In the following patient’s history, one can clearly see that one eye difficulty followed another, until the patient has only little sight left in one eye. This patterned sequence raises a question. Had the patient dealt with the source problem in the beginning, in this case an early onset of a lazy eye and strabismus, would there have been fewer problems in the future?
Another point, does surgery of the eye, on the one hand offer a compensation, and on the other, induce subtle weakness to the tissue? Does this invasion of tissue predispose future problems arising? Like the situation where doctors are now concerned that radiation is far more likely to kill you than the cancer it is treating.
Another point of interest, is why does one patient show a strabismus on one eye, and the next the other eye? Is there perhaps a reason why there is a lazy view through one eye? Is it possible that this laziness and turning has at its source confusing perceptions?
The patient writes:
“Dear Dr Kaplan
I am 61 years old. Since childhood my left eye has been lazy and corrected with surgery at age 14. After the surgery, I slowly started to lose the sight in the left eye and now it is only 5%. My right eye sight has always been good without glasses. After age 40, I used reading glasses. In a few years, my far vision became worse and used progressive lenses for all distances.

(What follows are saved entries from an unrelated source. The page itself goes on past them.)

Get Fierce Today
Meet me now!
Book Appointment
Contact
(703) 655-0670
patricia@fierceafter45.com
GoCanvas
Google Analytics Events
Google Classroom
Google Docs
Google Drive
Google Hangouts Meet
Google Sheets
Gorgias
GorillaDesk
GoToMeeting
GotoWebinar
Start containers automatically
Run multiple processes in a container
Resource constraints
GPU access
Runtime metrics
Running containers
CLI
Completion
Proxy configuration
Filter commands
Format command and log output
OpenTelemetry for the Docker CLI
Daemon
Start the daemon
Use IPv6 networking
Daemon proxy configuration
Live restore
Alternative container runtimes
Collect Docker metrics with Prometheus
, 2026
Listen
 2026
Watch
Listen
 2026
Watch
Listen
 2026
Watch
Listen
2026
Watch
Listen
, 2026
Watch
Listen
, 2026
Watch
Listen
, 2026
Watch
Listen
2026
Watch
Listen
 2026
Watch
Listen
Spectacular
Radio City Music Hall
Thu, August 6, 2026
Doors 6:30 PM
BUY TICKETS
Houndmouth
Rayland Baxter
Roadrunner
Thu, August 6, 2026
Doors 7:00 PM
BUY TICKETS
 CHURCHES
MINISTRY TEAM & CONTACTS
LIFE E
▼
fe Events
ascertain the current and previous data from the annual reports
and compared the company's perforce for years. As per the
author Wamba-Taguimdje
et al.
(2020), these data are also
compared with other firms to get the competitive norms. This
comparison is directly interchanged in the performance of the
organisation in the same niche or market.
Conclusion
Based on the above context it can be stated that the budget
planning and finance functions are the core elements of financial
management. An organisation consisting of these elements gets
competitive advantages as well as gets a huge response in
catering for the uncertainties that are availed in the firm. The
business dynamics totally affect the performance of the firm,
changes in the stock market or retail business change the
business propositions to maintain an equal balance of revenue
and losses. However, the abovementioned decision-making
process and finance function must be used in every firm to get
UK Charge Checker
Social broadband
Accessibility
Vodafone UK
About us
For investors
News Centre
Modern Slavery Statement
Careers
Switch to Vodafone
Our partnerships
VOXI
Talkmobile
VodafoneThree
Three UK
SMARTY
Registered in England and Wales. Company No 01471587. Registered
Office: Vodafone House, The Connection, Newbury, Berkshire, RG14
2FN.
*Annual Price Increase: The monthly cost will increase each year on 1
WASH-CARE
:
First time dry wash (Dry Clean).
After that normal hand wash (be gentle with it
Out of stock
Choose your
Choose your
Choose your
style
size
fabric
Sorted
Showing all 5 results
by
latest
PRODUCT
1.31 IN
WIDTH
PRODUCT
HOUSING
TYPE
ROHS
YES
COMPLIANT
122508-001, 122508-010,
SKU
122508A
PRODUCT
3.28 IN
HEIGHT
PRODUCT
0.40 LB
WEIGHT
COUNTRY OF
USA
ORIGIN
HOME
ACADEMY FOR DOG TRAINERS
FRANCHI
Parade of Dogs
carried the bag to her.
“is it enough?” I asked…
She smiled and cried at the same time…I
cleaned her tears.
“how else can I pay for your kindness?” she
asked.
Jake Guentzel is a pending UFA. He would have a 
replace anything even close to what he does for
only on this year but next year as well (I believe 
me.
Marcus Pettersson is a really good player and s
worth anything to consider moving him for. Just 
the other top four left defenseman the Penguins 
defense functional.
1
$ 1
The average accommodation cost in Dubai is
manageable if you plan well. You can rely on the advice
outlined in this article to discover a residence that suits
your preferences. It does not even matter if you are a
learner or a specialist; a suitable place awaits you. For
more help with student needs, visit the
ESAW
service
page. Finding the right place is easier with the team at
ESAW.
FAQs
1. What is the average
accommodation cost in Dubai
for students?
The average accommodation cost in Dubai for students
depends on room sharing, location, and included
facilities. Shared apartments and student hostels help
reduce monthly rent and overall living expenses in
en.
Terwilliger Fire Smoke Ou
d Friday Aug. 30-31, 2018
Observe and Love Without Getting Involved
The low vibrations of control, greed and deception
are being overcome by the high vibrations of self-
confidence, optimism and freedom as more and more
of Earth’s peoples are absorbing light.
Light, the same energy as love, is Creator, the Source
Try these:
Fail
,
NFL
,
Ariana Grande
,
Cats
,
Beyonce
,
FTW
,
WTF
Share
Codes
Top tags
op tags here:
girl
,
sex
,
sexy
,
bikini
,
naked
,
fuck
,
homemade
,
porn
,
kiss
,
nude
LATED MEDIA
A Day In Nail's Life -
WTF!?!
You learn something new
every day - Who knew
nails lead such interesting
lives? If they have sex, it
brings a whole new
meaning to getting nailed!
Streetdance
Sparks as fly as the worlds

In my mid fifties, I had laser surgery so that I would only have to use reading glasses. A few years later, I was diagnosed with chronic serous choroidopathy in my right eye, and slowly started losing my sight in this eye. It dropped from 75% sight to where it is now 30%. A year ago, I was diagnosed with Glaucoma in both eyes and use drops in both eyes as a treatment.
Now, I have been diagnosed with cataract in the right eye, and an implantation has been recommended. What can I do differently?”
Suggestions in a case like this:
i) Complete a full investigation of the life stress factors that are still in place.
ii) Have the patient dive into incompletions on emotional situations in their life
iii) Modify their eating and exercise pattern that assists the future self healing of the remaining eye function.
iv) Use complementary methods, such as Energetic EyeHealing, as part of the ongoing vision care program.
When a patient like this is examined at a young age, a thorough case history must investigate emotional mitigating factors related to the eye condition at the time. In this way prevention of future deterioration is possible.